Is It Safe Yet?

For Muslims in St. Louis, politics gets personal as fear dominates their lives

At 18, Nadine married 29-year-old Mark*, another Palestinian-American Muslim, Jerusalem-born and fluent in five languages. In 1985, they moved to the suburbs of St. Louis. A few years ago, they took all four of their kids to spend the summer in a Palestinian village near Ramallah, and the family drove all over Israel. "Oh Mom," blurted Sam, the second-eldest, "why are the Arab parts so dirty, why are Arabs dirty?" Nadine was stricken, but Mark eased the car to a stop, saying, "There's a shopkeeper -- why don't we ask him?"

The man explained readily: "Even though we are part of Israel, we have to get a permit [often costing thousands of dollars] to paint or repair, even to plant a flower." Sam's eyes widened. They drove on, through Arab areas so poorly lit no tourists would venture there, to a historic mosque that had been allowed to rot. The boys begged to return and study, as their mom had. "We thought, 'They are working on a peace solution; the time will come," she says wryly. "And here we are."

Her private peace was shattered on Sept. 11 as she drove one of her children to school. "I had the radio on when the first plane crashed into the tower, and I closed my eyes and thought, 'Oh please, please let it be an accident.' I got home and called to my husband, and he came running and said the same exact words." Her laugh is high and thin, full of tears. "You have to understand how insecure we are!"

Osama Elfar: "The FBI asked me who I knew and how I  came here."
Osama Elfar: "The FBI asked me who I knew and how I came here."
Osama Elfar: "The FBI asked me who I knew and how I  came here."
Osama Elfar: "The FBI asked me who I knew and how I came here."

Mark stayed home from work that day, and they sat frozen in front of CNN. When firemen started into the tower, Nadine screamed at the TV, "Just get them out, don't go in!" When the speculation began, she ran out the door to retrieve her kids from school: "I've never had raw emotions like that, where my body is just moving without me even realizing. But I went to my youngest son's school and asked to talk to the principal. I said, 'This isn't who we are.

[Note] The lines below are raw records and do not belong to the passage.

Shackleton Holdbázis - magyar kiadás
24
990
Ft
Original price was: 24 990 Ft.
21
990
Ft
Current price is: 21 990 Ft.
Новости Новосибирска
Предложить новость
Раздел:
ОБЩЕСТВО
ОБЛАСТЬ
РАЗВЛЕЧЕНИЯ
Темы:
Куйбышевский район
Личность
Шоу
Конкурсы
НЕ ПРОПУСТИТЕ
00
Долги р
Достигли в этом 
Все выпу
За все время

Muslims are not about this.' She said, 'I know you, I know that,' and I said, 'Yeah, but you really have to know it now, because my kids are here, and I don't want anyone to tell them Islam is ugly.'"

Nadine's next stop was the public high school where Abe, her eldest, has played sports and socialized freely. "We have it all under control; there's nothing to worry about," the principal told her, and she said, "Let me give you a scenario: Somebody pulls a headscarf off one of the girls and makes a remark. The Muslim boys are going to defend her, and you're going to have a brawl on your hands." From then on, the Muslim girls were escorted to class. But when Abe sat in class with two other Arab-American students, a boy and a girl with top grades, it became obvious that the teacher was calling on everyone but them. Finally the girl blurted, "What is it, Mrs. ____? Would you just prefer that we weren't here?'" Abe says the teacher nodded.

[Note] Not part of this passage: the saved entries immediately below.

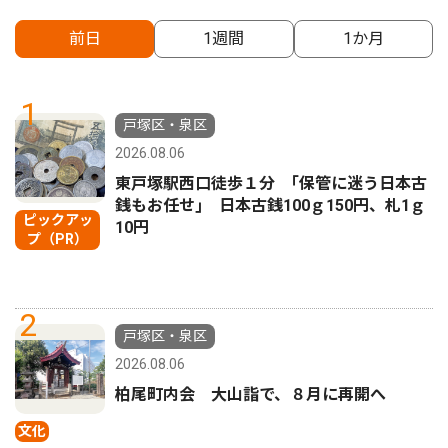
前日
1週間
1か月
1
戸塚区・泉区
2026.08.06
東戸塚駅西口徒歩１分 ｢保管に迷う日本古
銭もお任せ｣ 日本古銭100ｇ150円、札1ｇ
ピックアッ
10円
プ（PR）
2
戸塚区・泉区
2026.08.06
柏尾町内会 大山詣で、８月に再開へ
文化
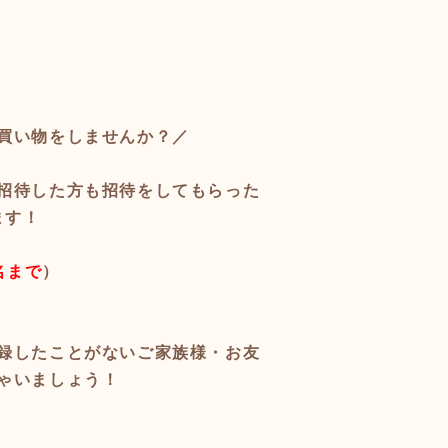
買い物をしませんか？／
招待した方も招待をしてもらった
ます！
名まで
）
録したことがないご家族様・お友
ゃいましょう！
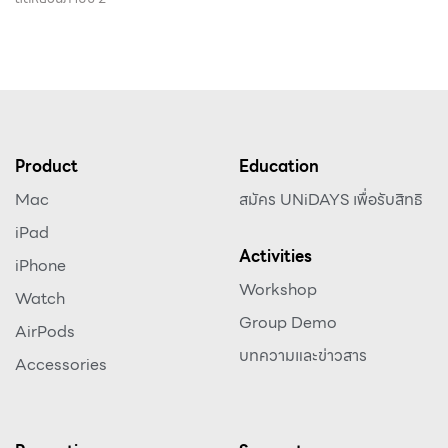
Product
Education
Mac
สมัคร UNiDAYS เพื่อรับสิทธิ
iPad
Activities
iPhone
Workshop
Watch
Group Demo
AirPods
บทความและข่าวสาร
Accessories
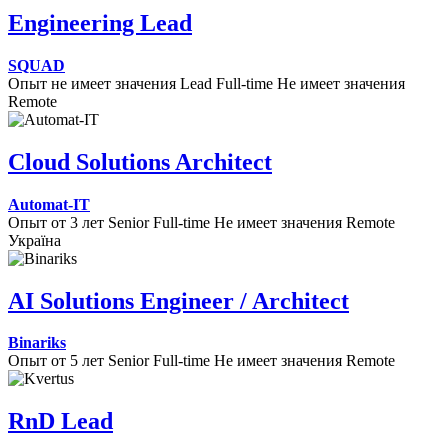
Engineering Lead
SQUAD
Опыт не имеет значения
Lead
Full-time
Не имеет значения
Remote
Cloud Solutions Architect
Automat-IT
Опыт от 3 лет
Senior
Full-time
Не имеет значения
Remote
Україна
AI Solutions Engineer / Architect
Binariks
Опыт от 5 лет
Senior
Full-time
Не имеет значения
Remote
RnD Lead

Nadine's last stop was the Catholic school where they'd enrolled quiet, thoughtful Sam. "Your son will be safer here than anywhere," insisted the principal, "because we live by faith." Wary of faith's prejudices, Nadine wasn't convinced. But Sam had no problems -- and the principal called four times to make sure.

The first call to their family, though, came early on Sept. 11, while Nadine was fetching the kids. "My husband answered, and he does not cry easily," she says. "But when I came home, he was in tears."

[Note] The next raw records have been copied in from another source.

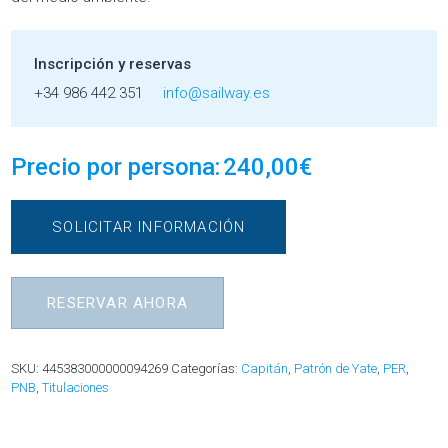
Inscripción y reservas
+34 986 442 351
info@sailway.es
Precio por persona:
240,00
€
SOLICITAR INFORMACIÓN
RESERVAR AHORA
SKU:
445383000000094269
Categorías:
Capitán
,
Patrón de Yate
,
PER
,
PNB
,
Titulaciones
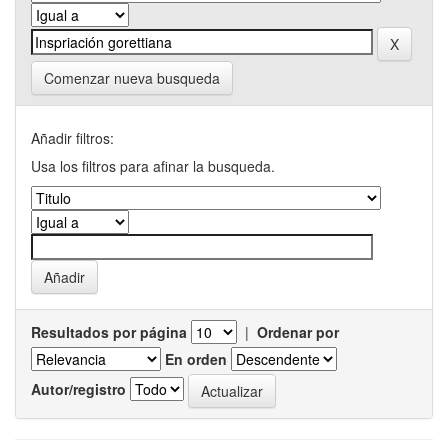
Comenzar nueva busqueda
Añadir filtros:
Usa los filtros para afinar la busqueda.
Resultados por página
|
Ordenar por
En orden
Autor/registro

Hedy Epstein, a Jewish Holocaust survivor whose parents were killed at Auschwitz, had called to offer her home in case Mark and Nadine felt unsafe.

Nadine says she's never felt so loved by the people who know her -- yet she spent the first four nights sleepless: "My son had read a book about the Japanese internment, and he kept asking, 'Mom, is that what they're going to do to us?' My husband, really quick, said, 'No, they won't do that.' But it always plays at the back of our minds. When that building [the World Trade Center] came down, I looked at Mark and said, 'You know what's going to happen. They are going to show pictures of Palestinians dancing in the streets.' He said, 'I know. They are out there looking for them now.'"


Nadine first met Epstein and Haijer Ead in June, when they stationed themselves outside U.S. Sen. Christopher "Kit" Bond's Clayton office as part of a worldwide vigil called for by Women in Black. This group of Palestinian and Jewish women has been holding peace vigils weekly since 1988. Another St. Louis vigil had been planned for mid-September, but it was canceled. When the organizers met Oct. 1 to regroup, the three friends came early to talk.

They make an incongruous group: tiny Hedy, 77 and bristling with energy, born in the Black Forest of Germany; pale, preppy Nadine, her children still school-age; Haijer, olive skin framed by a headscarf, born 46 years ago in what was then Jordan. "My home was occupied by Israel in 1967, when I was 12," she says. "I went for four days to the mountains. Since then, all the people suffer."